Former pupils are known as Old Cadogans, named after the square on which the school is located (Cadogan Square).

- Martin T. Barlow, Professor of Mathematics at the University of British Columbia
- Jasper Britton, actor
- (Edward) Charles Cadogan, 9th Earl Cadogan.
- Giles Chichester, chairman of Francis Chichester Ltd and former Member and Vice-President and Member (for South West England and Gibraltar) of the European Parliament.
- Michael Csanyi-Wills, composer of works including A Cadogan Psalm.
- Armand D'Angour, author and Fellow in Classics at Jesus College, Oxford, Socrates in Love: The Making of a Philosopher (2019)
- Aubrey de Grey, biomedical gerontologist
- Peter Dubens, internet entrepreneur and investor, founder of Oakley Capital
- Thomas Galbraith, 2nd Baron Strathclyde, Leader of the House of Lords (2010–2013)
- Dean Godson, former leader writer of The Daily Telegraph
- Jason Goodwin, author and historian, The Janissary Tree (2006)
- Tarquin Hall, author, travel writer and journalist
- Thomas Hardinge, 8th Viscount Hardinge
- Sebastian James, CEO of Veonet and former CEO of Boots (company), and Dixons Carphone, now Currys.

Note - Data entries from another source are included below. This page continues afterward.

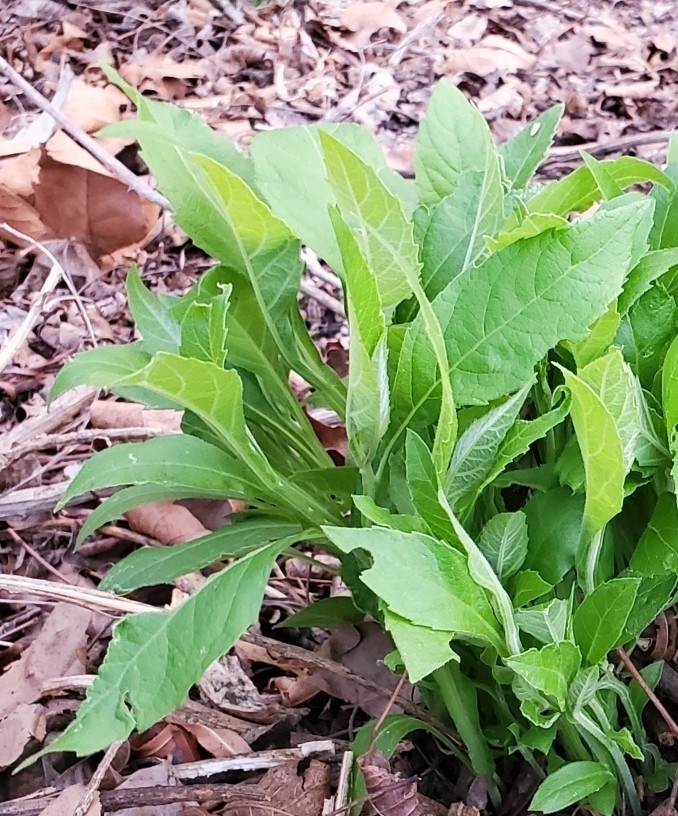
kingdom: Plantae
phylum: Tracheophyta
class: Magnoliopsida
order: Asterales
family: Asteraceae
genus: Verbesina
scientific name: Verbesina virginica
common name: Frostweed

- Rowan Joffé, screenwriter and director, Brighton Rock (2010) and Before I Go to Sleep (2014)
- Robin Le Mesurier, guitarist
- David Litman, American entrepreneur
- Richard Mason, novelist, The Drowning People (1999), “History of a Pleasure Seeker”
- Alexander McDonnell, Viscount Dunluce.
- Daniel Radcliffe, actor
- Benedict Noakes, later known as Benedict Rattigan, director of the Schweitzer Institute for Environmental Ethics.

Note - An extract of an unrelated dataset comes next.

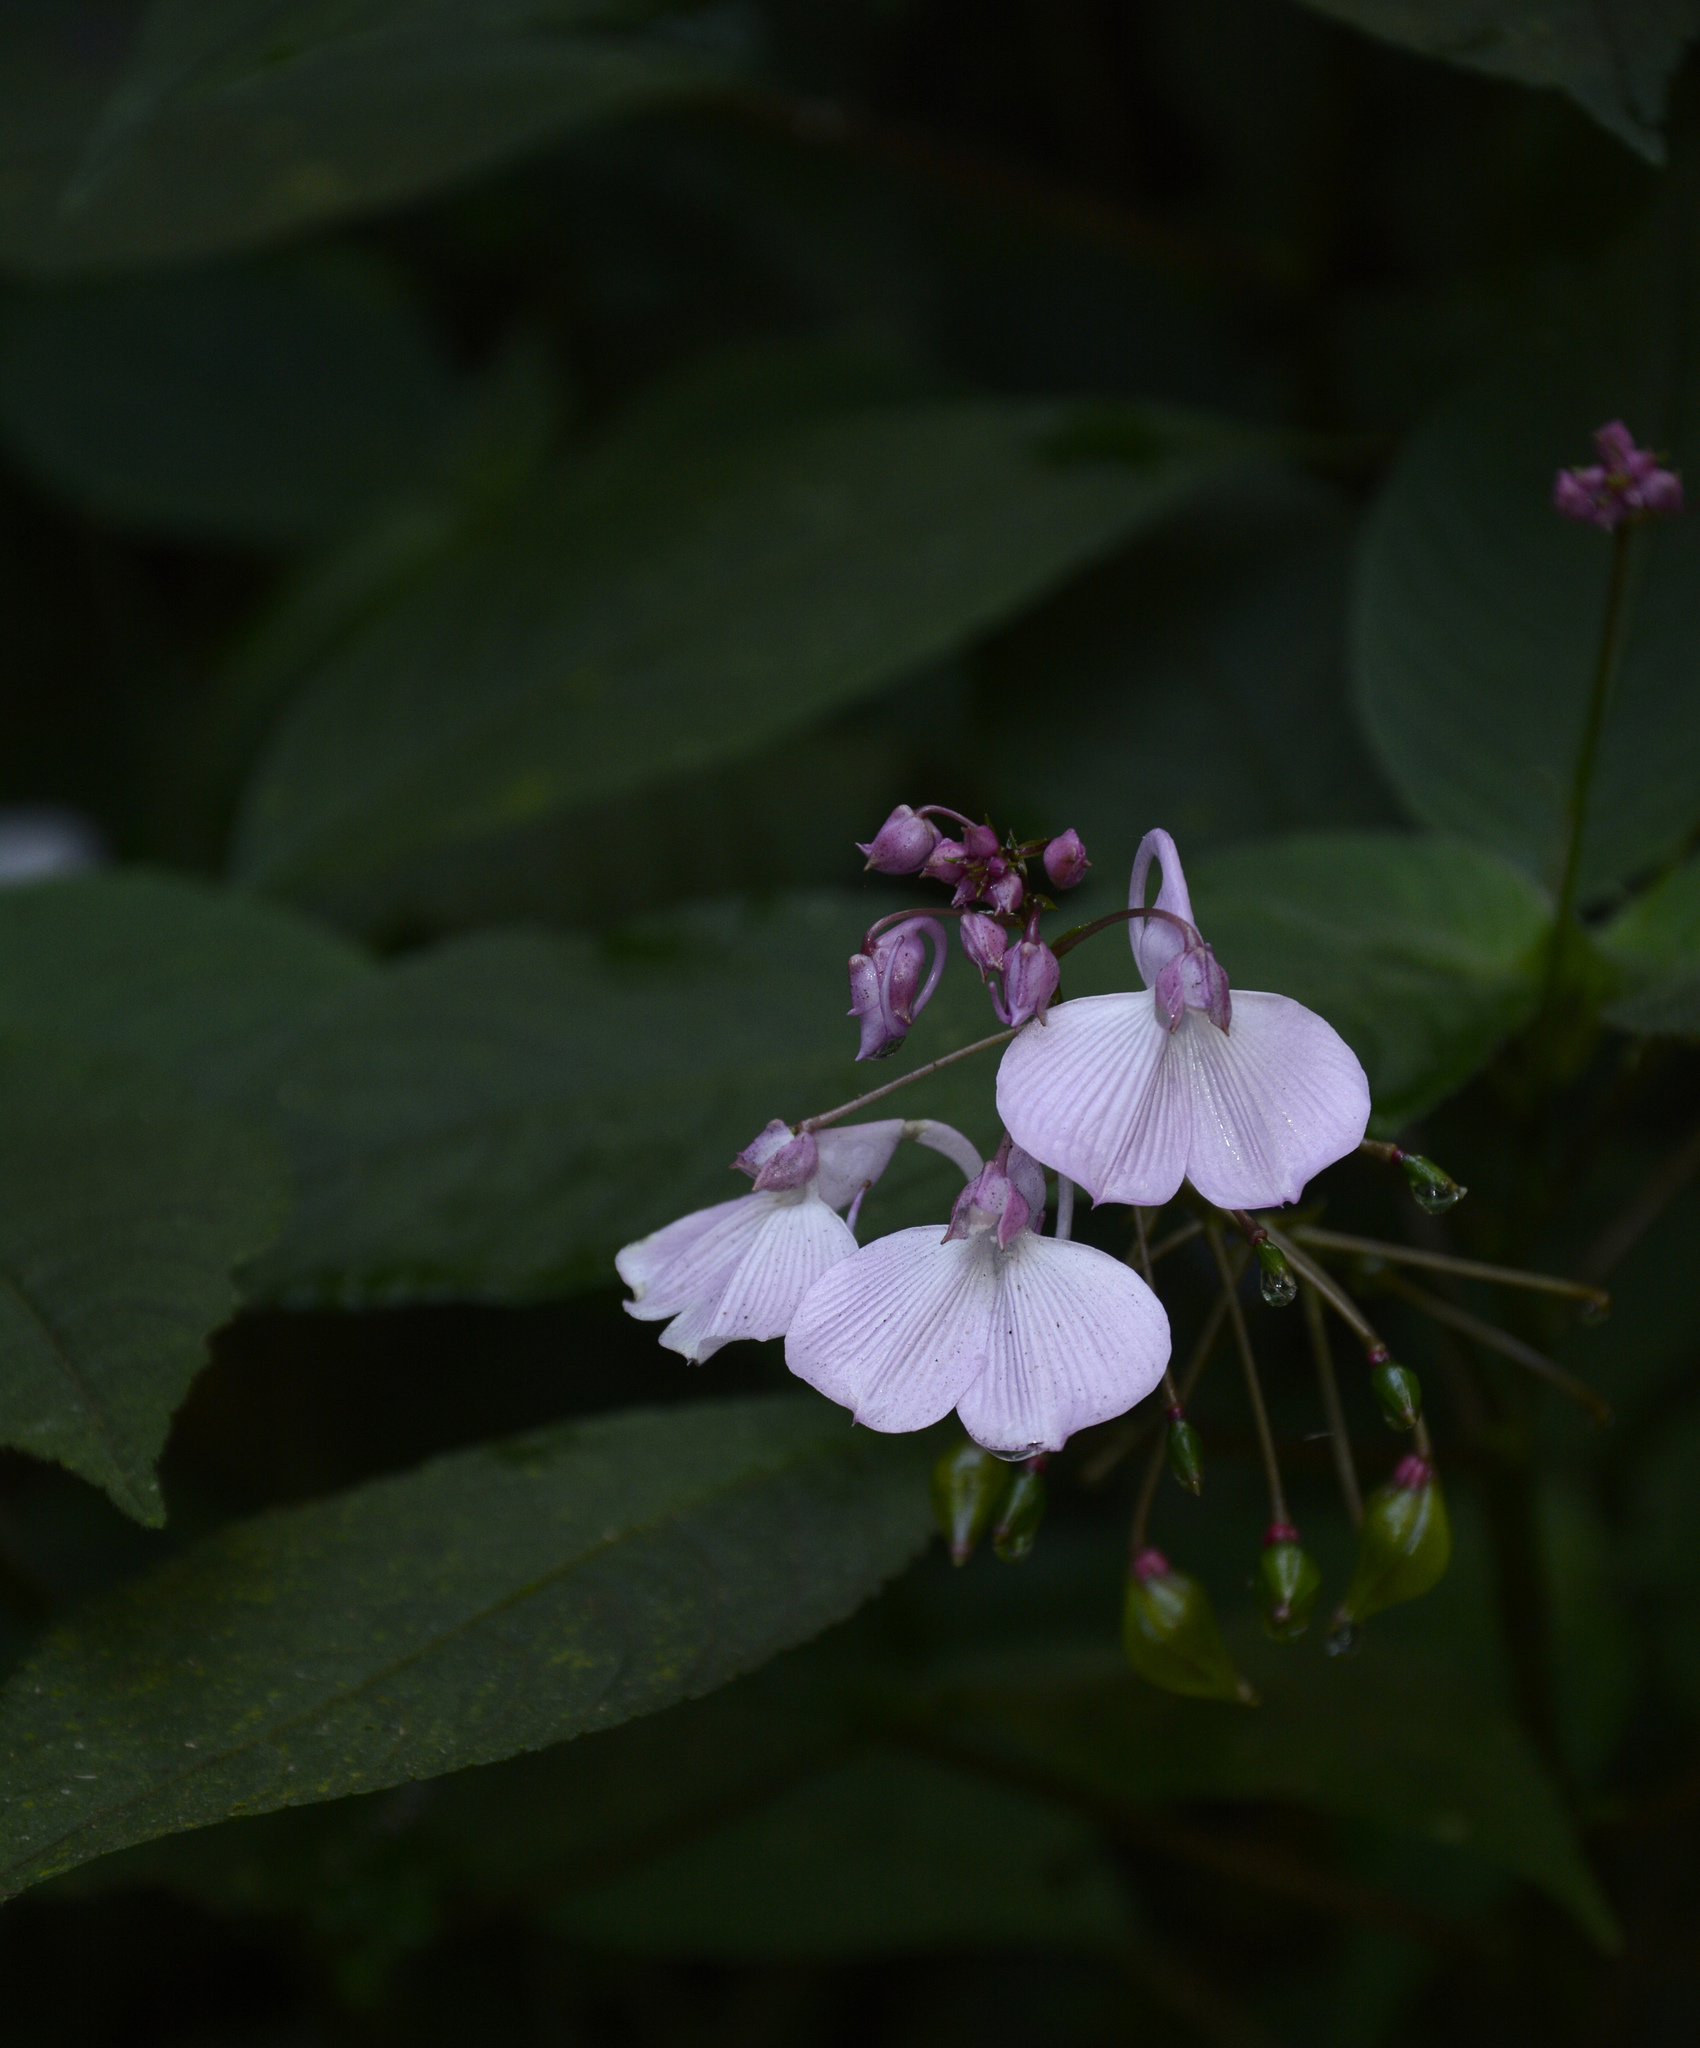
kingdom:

- Edward St Aubyn, novelist known for the Patrick Melrose series
- David Szalay, novelist
- Matthew Vaughn, filmmaker
- Charles Walker (British politician) KBE, former senior British backbench MP, three-time parliamentary committee chair and Independent Parliamentary Standards Authority Board Member.
- Lord Nicholas Windsor.
- Andrew Wolstenholme OBE FREng, civil engineer, former Chief Executive of Crossrail

Parents include the politicians Jeremy Hunt, Rory Stewart, Sir Tam Galbraith, KBE MP, Karan Bilimoria, Baron Bilimoria, Charles Cadogan, 8th Earl Cadogan, KBE, and Mark Cubitt, 5th Baron Ashcombe, the royals Prince Edward, Duke of Kent, Katharine, Duchess of Kent, Alexander Windsor, Earl of Ulster, Claire, Countess of Ulster, Lord Nicholas Windsor, and Lady Nicholas Windsor, and the aristocrats the Dowager Duchess of St Albans and Randal Alexander McDonnell, 10th Earl of Antrim, and the sailor Francis Chichester.